Existing pipelines maintain their functionality without requiring modifications. Users can edit pipeline configurations and update node triggers as needed.

Example Use Case

Consider a document processing pipeline with the following sequential tasks:

  1. Text extraction from images (Textract node)
  2. Text analysis and data extraction (Comprehend node)
  3. Completion notification (Email node)
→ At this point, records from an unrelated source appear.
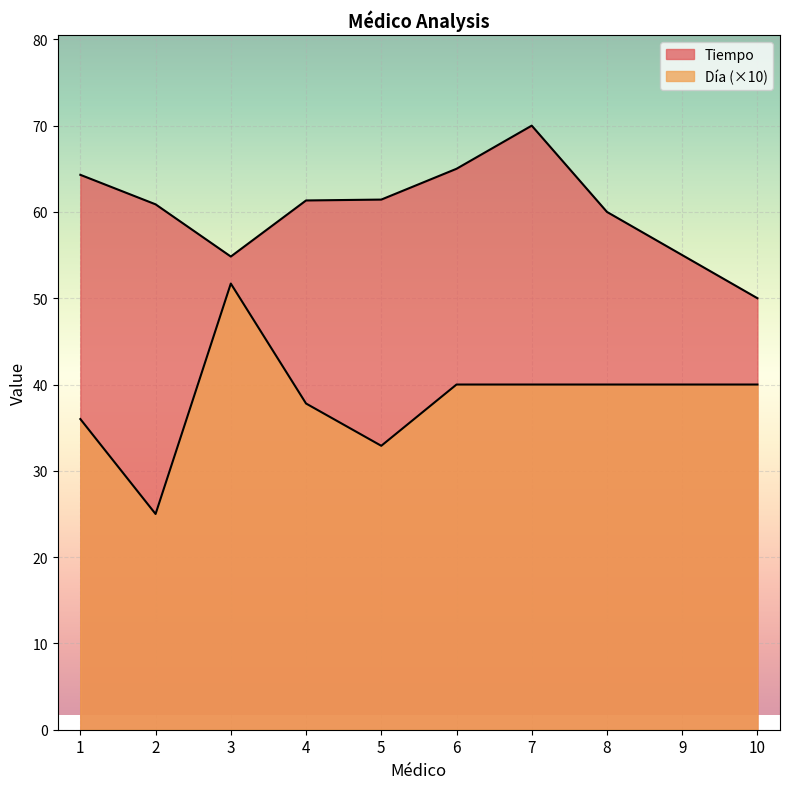

True or false: Tiempo and Día cross at least once.

False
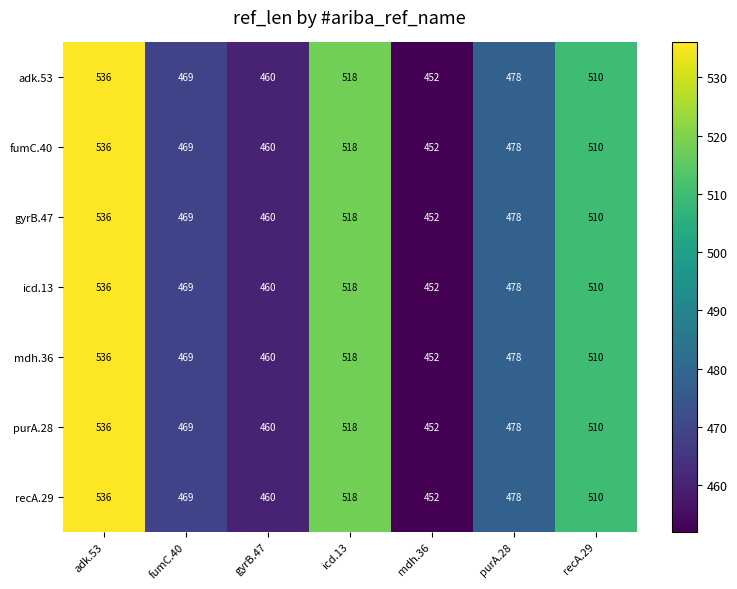

At which category is the sum across all series the highest?

adk.53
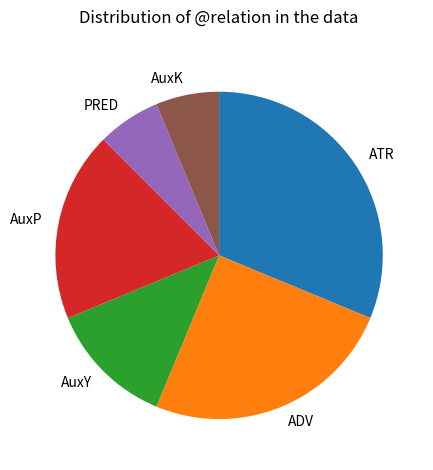

The PRED slice represents 6% of the pie. True or false?

True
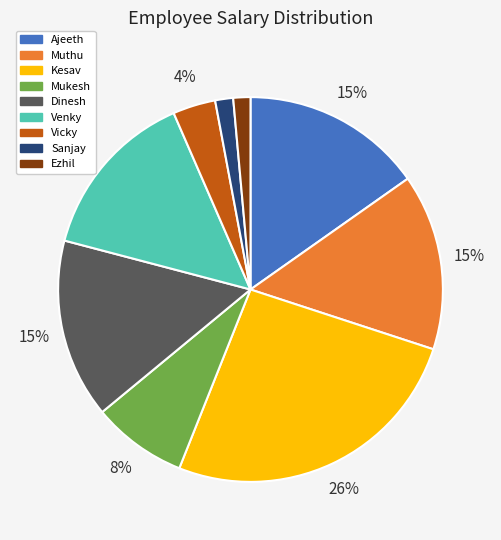

To the nearest percent, what is the difference between the Ezhil and Dinesh slice percentages?

14%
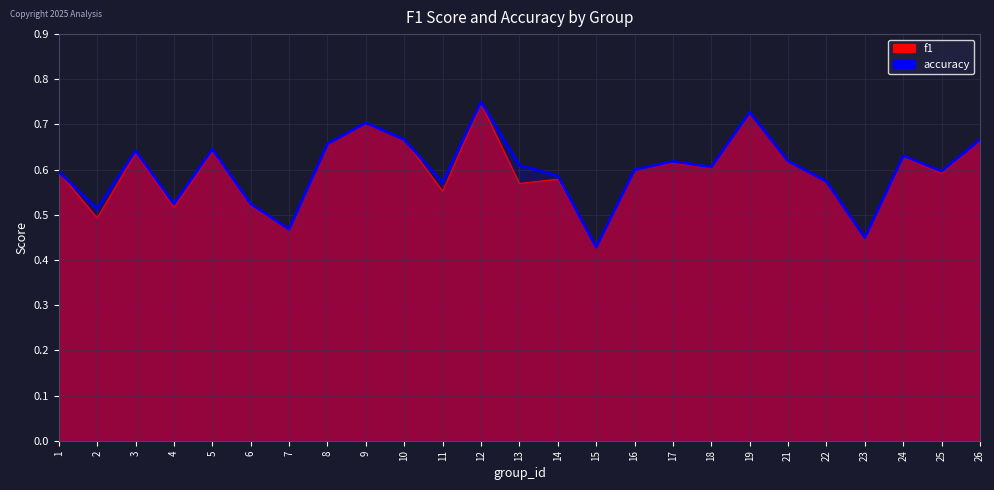

How many lines are shown in the chart?

1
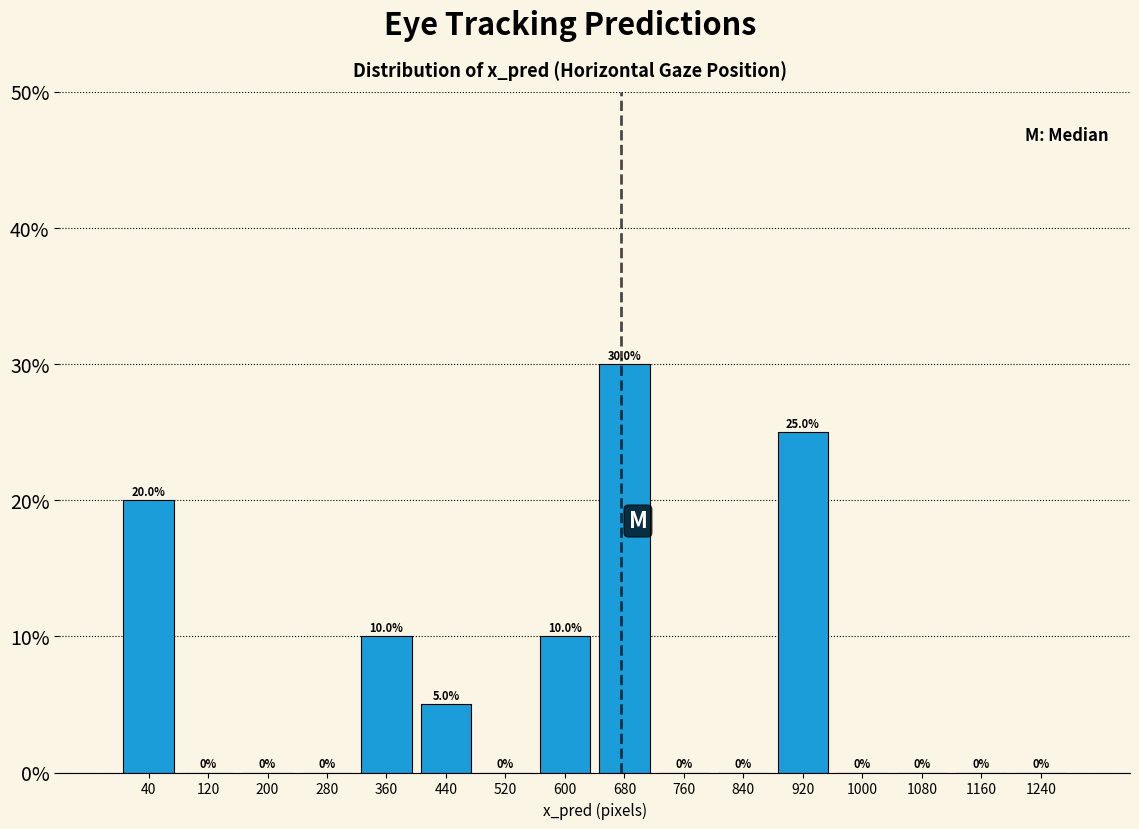

Over which range of the x-axis is the bar tallest?

640 to 720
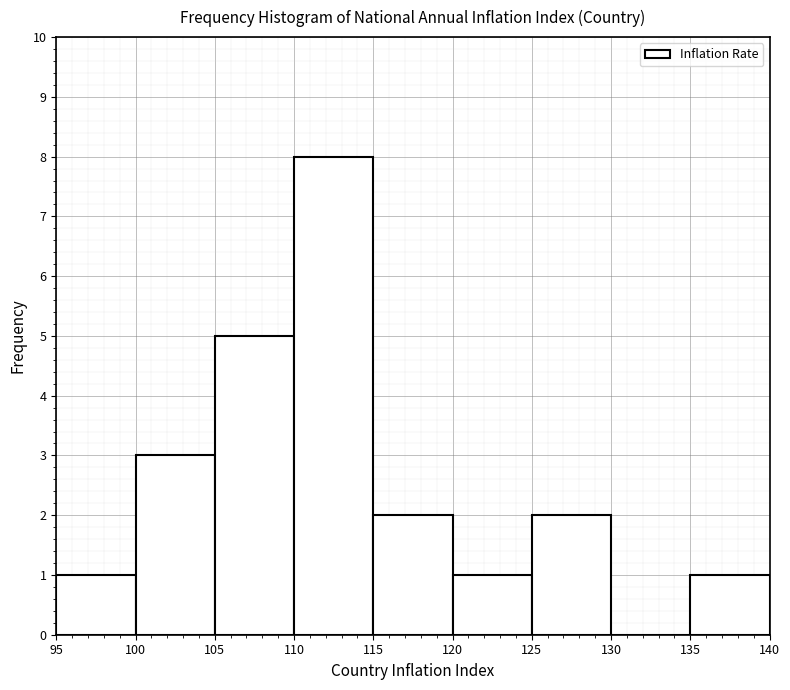

Reading left to right, transcribe this chart: for each bar, give the range it covers on the x-axis and its height. The values are not printed on the chart, so give them approximately, as read against the axis.

95 to 100: 1
100 to 105: 3
105 to 110: 5
110 to 115: 8
115 to 120: 2
120 to 125: 1
125 to 130: 2
130 to 135: 0
135 to 140: 1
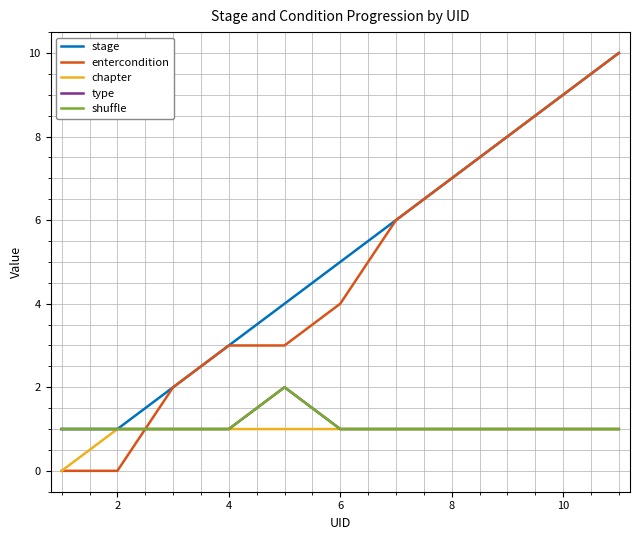

True or false: type and shuffle cross at least once.

False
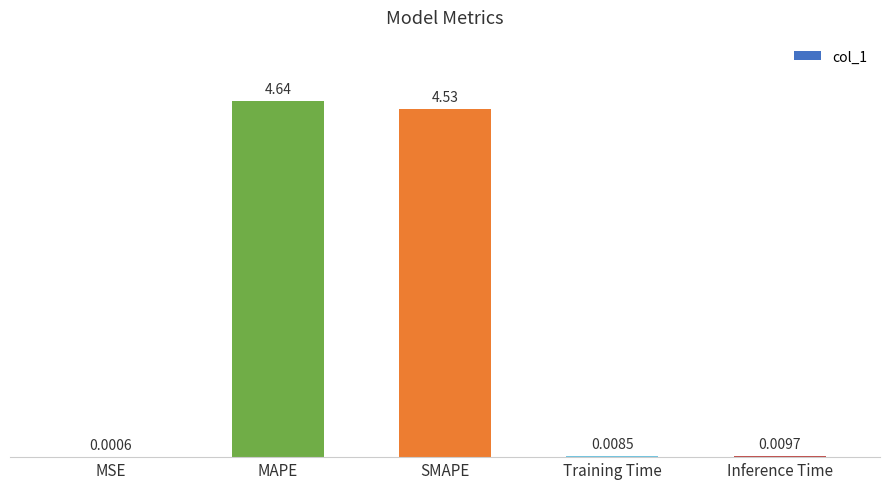

What is the sum of all values?

9.2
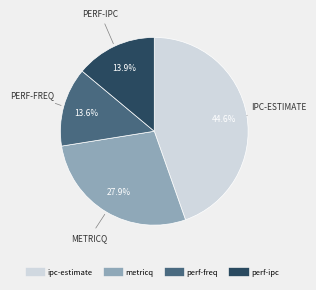

Does any single category account for the majority?

No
The pipeline ensures sequential execution, where each node depends on the successful completion of its predecessor, maintaining data processing integrity.

Execution Logs

Amorphic provides comprehensive logging for ETL Job and Datasource nodes. Access logs through the execution details tab using the following options:

Preview Logs

User can preview logs for the specified time frames to analyze the execution status and details of the node execution. By default, the logs are displayed from the execution start time to the current time(if the execution is still running) or the end time of the execution.

Preview logs

Generate Logs

In case, there are a large number of logs, user can trigger logs generation for the specified time frames to analyze the execution status and details of the node execution. The logs will be generated in the background and the user can download the logs from the execution details tab once available.

Generate logs

Download Logs

User can download the logs from the execution details tab once available. If a user triggers logs generation for a different time frame, the existing logs will be replaced with the new logs.

Download logs

Note

Pipeline execution logs are retained for 90 days. Attempts to access older execution logs will result in an error.